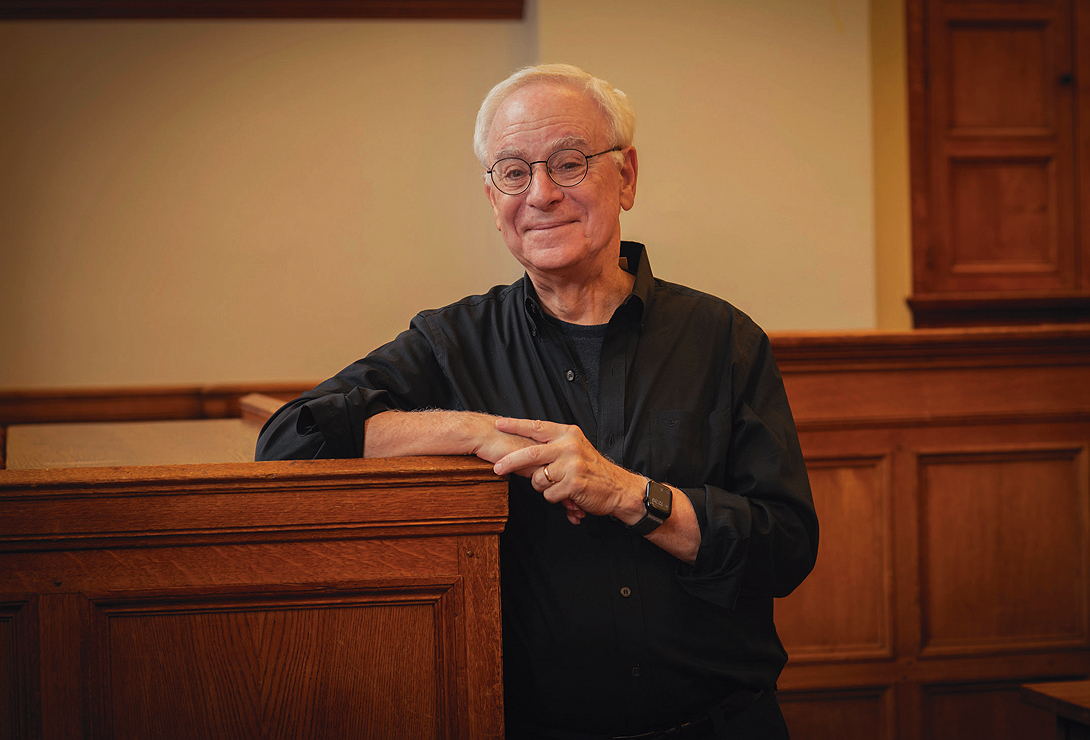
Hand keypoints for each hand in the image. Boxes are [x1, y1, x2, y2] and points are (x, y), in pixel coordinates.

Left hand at [490, 417, 645, 525]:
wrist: (618, 488)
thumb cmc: (594, 469)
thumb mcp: (576, 448)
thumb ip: (554, 445)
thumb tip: (524, 447)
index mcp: (569, 434)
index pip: (537, 427)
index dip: (516, 425)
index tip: (499, 423)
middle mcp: (570, 446)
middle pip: (530, 453)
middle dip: (510, 462)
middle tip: (497, 467)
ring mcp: (572, 465)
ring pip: (538, 479)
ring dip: (543, 487)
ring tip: (558, 485)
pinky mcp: (573, 484)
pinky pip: (549, 494)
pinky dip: (555, 497)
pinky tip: (567, 494)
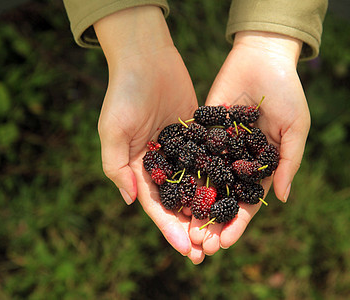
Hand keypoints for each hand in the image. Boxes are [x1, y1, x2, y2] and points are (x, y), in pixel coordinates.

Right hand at [94, 6, 203, 263]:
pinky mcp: (197, 135)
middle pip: (179, 202)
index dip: (171, 230)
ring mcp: (181, 150)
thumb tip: (131, 202)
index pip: (156, 207)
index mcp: (138, 168)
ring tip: (226, 231)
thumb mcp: (113, 130)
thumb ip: (118, 167)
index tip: (188, 250)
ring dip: (210, 209)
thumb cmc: (124, 93)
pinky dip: (221, 178)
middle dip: (193, 227)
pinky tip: (237, 195)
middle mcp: (161, 163)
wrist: (146, 57)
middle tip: (209, 251)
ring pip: (198, 186)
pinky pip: (211, 160)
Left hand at [190, 31, 309, 254]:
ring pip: (203, 182)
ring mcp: (219, 148)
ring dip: (193, 206)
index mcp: (261, 165)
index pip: (247, 202)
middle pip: (222, 199)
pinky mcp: (203, 131)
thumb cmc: (287, 93)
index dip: (237, 224)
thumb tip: (282, 199)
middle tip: (198, 246)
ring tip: (180, 227)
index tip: (225, 243)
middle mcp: (238, 161)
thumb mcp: (295, 129)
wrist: (262, 57)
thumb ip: (287, 163)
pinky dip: (182, 174)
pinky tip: (169, 193)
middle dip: (211, 223)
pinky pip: (192, 155)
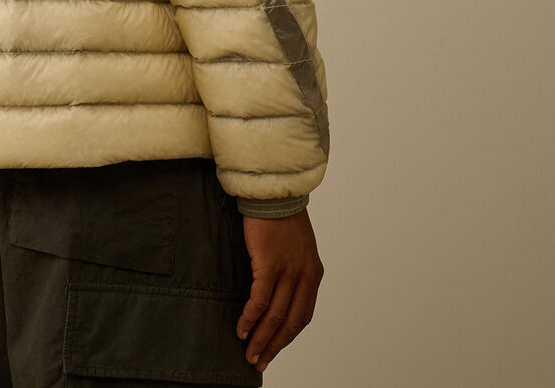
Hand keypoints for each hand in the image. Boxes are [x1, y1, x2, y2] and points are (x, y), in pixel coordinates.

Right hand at [235, 207, 323, 372]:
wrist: (274, 192)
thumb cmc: (281, 217)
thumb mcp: (297, 248)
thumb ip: (294, 272)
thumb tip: (278, 295)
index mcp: (313, 274)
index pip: (302, 316)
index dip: (287, 337)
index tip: (274, 350)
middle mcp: (304, 276)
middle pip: (290, 322)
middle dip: (273, 345)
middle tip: (259, 361)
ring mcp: (288, 270)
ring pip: (275, 315)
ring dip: (261, 338)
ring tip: (249, 352)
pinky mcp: (269, 263)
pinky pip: (260, 299)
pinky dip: (250, 318)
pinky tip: (241, 328)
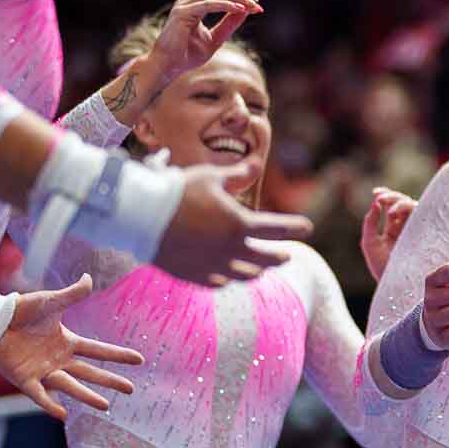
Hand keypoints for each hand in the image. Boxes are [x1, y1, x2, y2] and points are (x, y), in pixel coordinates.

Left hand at [0, 275, 144, 420]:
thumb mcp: (50, 301)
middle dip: (110, 381)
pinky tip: (62, 413)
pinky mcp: (24, 379)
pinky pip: (39, 394)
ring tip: (105, 406)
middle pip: (90, 372)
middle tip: (131, 389)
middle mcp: (59, 359)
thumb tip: (88, 278)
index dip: (118, 355)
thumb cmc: (21, 310)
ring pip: (70, 386)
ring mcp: (43, 371)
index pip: (99, 350)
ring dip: (87, 396)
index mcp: (67, 342)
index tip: (139, 360)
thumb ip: (71, 294)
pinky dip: (50, 404)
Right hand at [143, 0, 261, 87]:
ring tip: (252, 6)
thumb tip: (245, 12)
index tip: (257, 8)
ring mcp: (184, 6)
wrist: (168, 67)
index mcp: (194, 7)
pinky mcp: (182, 13)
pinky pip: (208, 5)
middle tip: (258, 5)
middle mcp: (188, 3)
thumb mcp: (215, 39)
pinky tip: (239, 9)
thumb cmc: (187, 56)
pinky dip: (225, 5)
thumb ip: (228, 26)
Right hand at [155, 163, 312, 284]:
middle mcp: (230, 250)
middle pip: (265, 259)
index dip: (295, 227)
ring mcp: (212, 266)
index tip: (308, 228)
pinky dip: (227, 278)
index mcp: (239, 225)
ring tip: (261, 268)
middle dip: (279, 256)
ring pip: (244, 275)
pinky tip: (229, 276)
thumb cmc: (177, 191)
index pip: (276, 229)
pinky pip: (218, 282)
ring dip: (256, 270)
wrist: (140, 217)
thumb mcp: (211, 177)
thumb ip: (237, 175)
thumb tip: (257, 166)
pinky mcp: (193, 276)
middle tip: (287, 255)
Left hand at [361, 187, 416, 281]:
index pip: (393, 207)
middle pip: (403, 203)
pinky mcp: (425, 233)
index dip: (386, 196)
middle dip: (392, 197)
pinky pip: (422, 215)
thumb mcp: (370, 244)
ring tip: (390, 211)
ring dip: (400, 203)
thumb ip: (370, 223)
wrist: (397, 286)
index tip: (376, 193)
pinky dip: (408, 210)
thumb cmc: (383, 268)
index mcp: (394, 230)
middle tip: (381, 198)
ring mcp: (417, 230)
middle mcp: (407, 228)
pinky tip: (396, 214)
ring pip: (414, 206)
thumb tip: (375, 203)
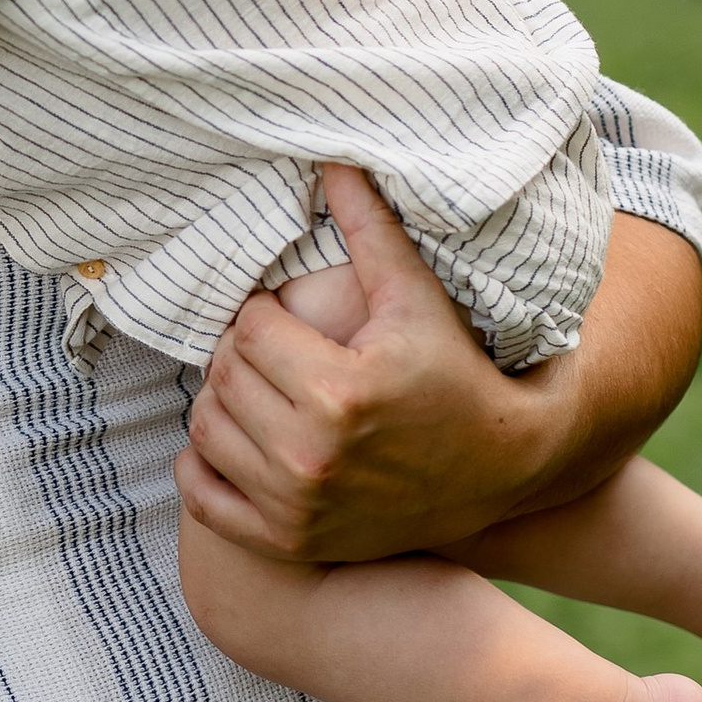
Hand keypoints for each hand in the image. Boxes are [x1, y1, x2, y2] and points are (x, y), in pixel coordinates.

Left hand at [178, 168, 692, 564]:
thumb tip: (331, 159)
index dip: (264, 315)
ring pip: (206, 428)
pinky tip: (238, 439)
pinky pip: (203, 496)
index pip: (250, 328)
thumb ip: (369, 230)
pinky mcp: (288, 542)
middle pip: (224, 376)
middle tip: (273, 350)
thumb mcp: (417, 300)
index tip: (287, 319)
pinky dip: (204, 465)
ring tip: (260, 388)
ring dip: (221, 402)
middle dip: (242, 354)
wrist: (498, 471)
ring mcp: (296, 506)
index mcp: (341, 391)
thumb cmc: (456, 373)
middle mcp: (311, 455)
•••••
→ Task details
When a line in the listing includes the word "Right", report that line in full.

→ Exercise result
Right hand at [94, 6, 203, 263]:
Right hand at [235, 207, 323, 372]:
Right hand at [143, 0, 261, 87]:
Right hand at [155, 163, 312, 284]:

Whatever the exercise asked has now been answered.